**What the task asks**. With the pictures omitted, write out the entries that follow exactly as they stand.

[Source records]
##########

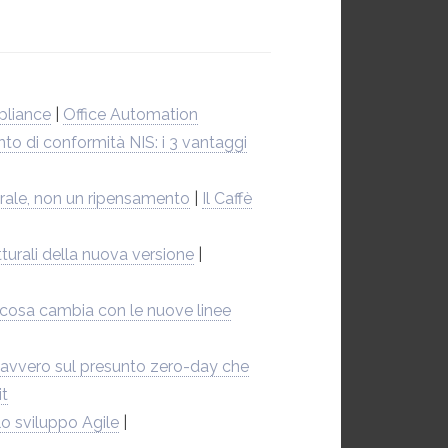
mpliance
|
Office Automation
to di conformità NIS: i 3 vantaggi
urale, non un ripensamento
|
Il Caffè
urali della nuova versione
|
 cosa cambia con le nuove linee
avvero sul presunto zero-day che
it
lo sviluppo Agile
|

##########

**Output for this exercise**.
mpliance
|
Office Automation
to di conformità NIS: i 3 vantaggi
urale, non un ripensamento
|
Il Caffè
urali della nuova versione
|
 cosa cambia con le nuove linee
avvero sul presunto zero-day che
it
lo sviluppo Agile
|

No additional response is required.